[Start of section]
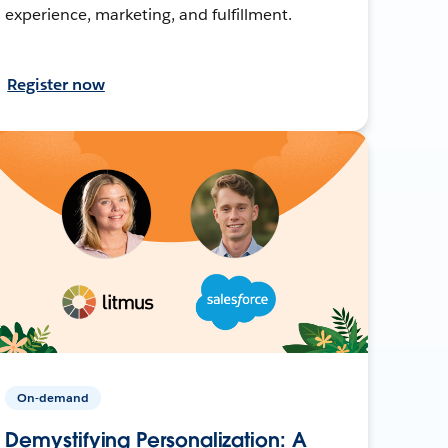
experience, marketing, and fulfillment.
Register now
On-demand
Demystifying Personalization: A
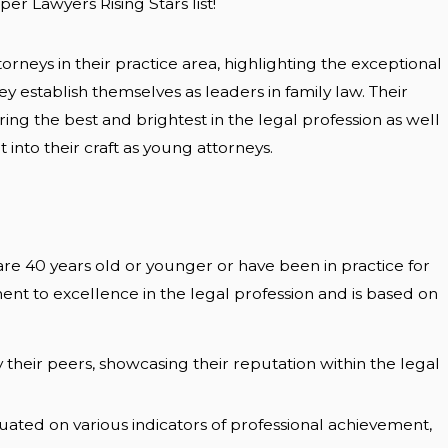
r Lawyers Rising Stars list!
orneys in their practice area, highlighting the exceptional
 establish themselves as leaders in family law. Their
ing the best and brightest in the legal profession as well
into their craft as young attorneys.
 are 40 years old or younger or have been in practice for
ment to excellence in the legal profession and is based on
 their peers, showcasing their reputation within the legal
luated on various indicators of professional achievement,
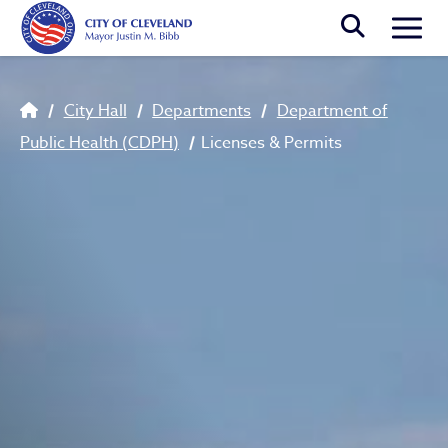
Skip to main content
Togg
Breadcrumb
City Hall
Departments
Department of
Public Health (CDPH)
Licenses & Permits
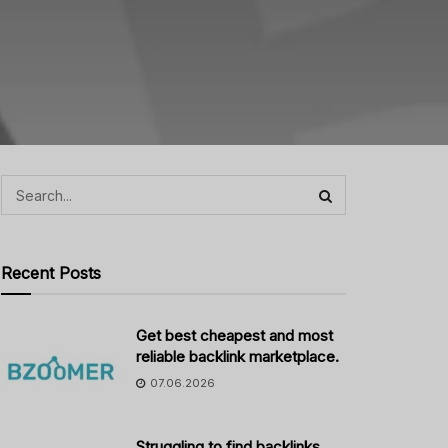
Recent Posts
Get best cheapest and most
reliable backlink marketplace.
07.06.2026
Struggling to find backlinks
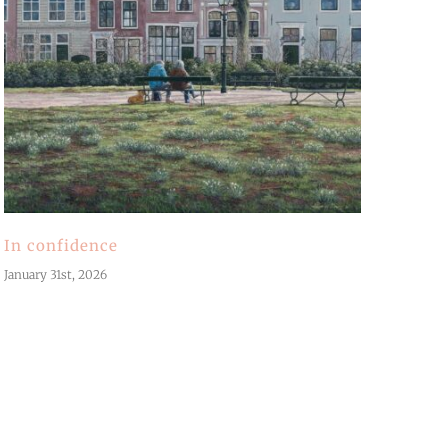
In confidence
January 31st, 2026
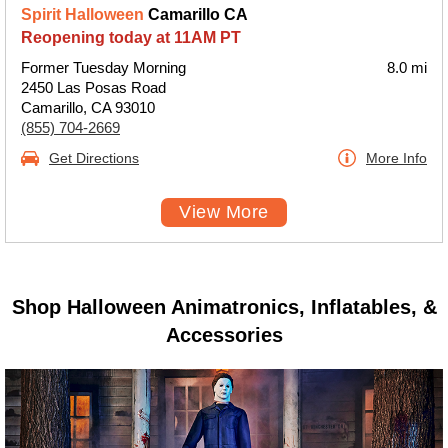
Spirit Halloween
Camarillo CA
Reopening today at 11AM PT
Former Tuesday Morning
8.0 mi
2450 Las Posas Road
Camarillo, CA 93010
(855) 704-2669
Get Directions
More Info
View More
Shop Halloween Animatronics, Inflatables, &
Accessories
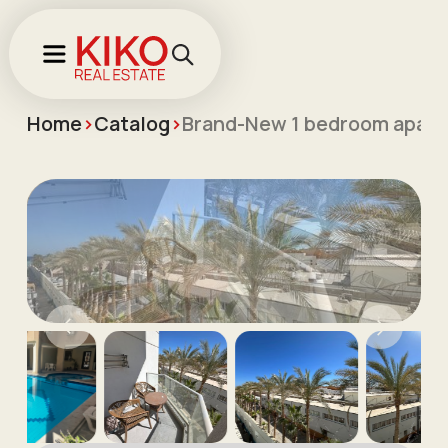
Home
>
Catalog
>
Brand-New 1 bedroom apartm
[End of section]
Which lines in the material above contain the word "Halloween"? Show each of them in full.

Spirit Halloween
Shop Halloween Animatronics, Inflatables, &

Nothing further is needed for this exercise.